**TO DO**
Take the line with "https://www.sparkfun.com/products/13113" as the first line and the last line of the data as the final one. Write out those lines exactly, and no others.

+++

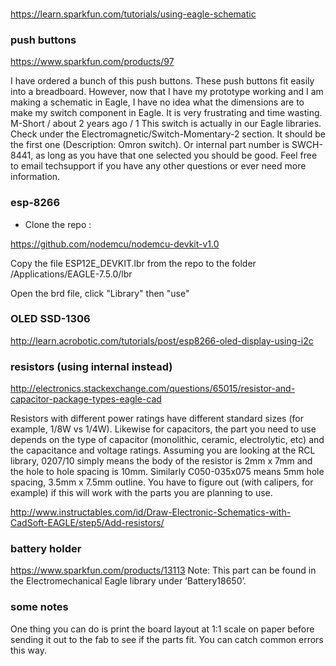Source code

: ###
https://learn.sparkfun.com/tutorials/using-eagle-schematic

### push buttons
 https://www.sparkfun.com/products/97

I have ordered a bunch of this push buttons. These push buttons fit easily into a breadboard. However, now that I have my prototype working and I am making a schematic in Eagle, I have no idea what the dimensions are to make my switch component in Eagle. It is very frustrating and time wasting.
 M-Short / about 2 years ago /  1
This switch is actually in our Eagle libraries. Check under the Electromagnetic/Switch-Momentary-2 section. It should be the first one (Description: Omron switch). Or internal part number is SWCH-8441, as long as you have that one selected you should be good. Feel free to email techsupport if you have any other questions or ever need more information.

### esp-8266

* Clone the repo :

https://github.com/nodemcu/nodemcu-devkit-v1.0

Copy the file ESP12E_DEVKIT.lbr from the repo to the folder /Applications/EAGLE-7.5.0/lbr

Open the brd file, click "Library" then "use"

### OLED SSD-1306

http://learn.acrobotic.com/tutorials/post/esp8266-oled-display-using-i2c


### resistors (using internal instead)

http://electronics.stackexchange.com/questions/65015/resistor-and-capacitor-package-types-eagle-cad

Resistors with different power ratings have different standard sizes (for example, 1/8W vs 1/4W). Likewise for capacitors, the part you need to use depends on the type of capacitor (monolithic, ceramic, electrolytic, etc) and the capacitance and voltage ratings. Assuming you are looking at the RCL library, 0207/10 simply means the body of the resistor is 2mm x 7mm and the hole to hole spacing is 10mm. Similarly C050-035x075 means 5mm hole spacing, 3.5mm x 7.5mm outline. You have to figure out (with calipers, for example) if this will work with the parts you are planning to use.

http://www.instructables.com/id/Draw-Electronic-Schematics-with-CadSoft-EAGLE/step5/Add-resistors/


### battery holder

https://www.sparkfun.com/products/13113
Note: This part can be found in the Electromechanical Eagle library under ‘Battery18650’.


### some notes

One thing you can do is print the board layout at 1:1 scale on paper before sending it out to the fab to see if the parts fit. You can catch common errors this way.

+++

**WRITTEN ANSWER**
https://www.sparkfun.com/products/13113
Note: This part can be found in the Electromechanical Eagle library under ‘Battery18650’.


### some notes

One thing you can do is print the board layout at 1:1 scale on paper before sending it out to the fab to see if the parts fit. You can catch common errors this way.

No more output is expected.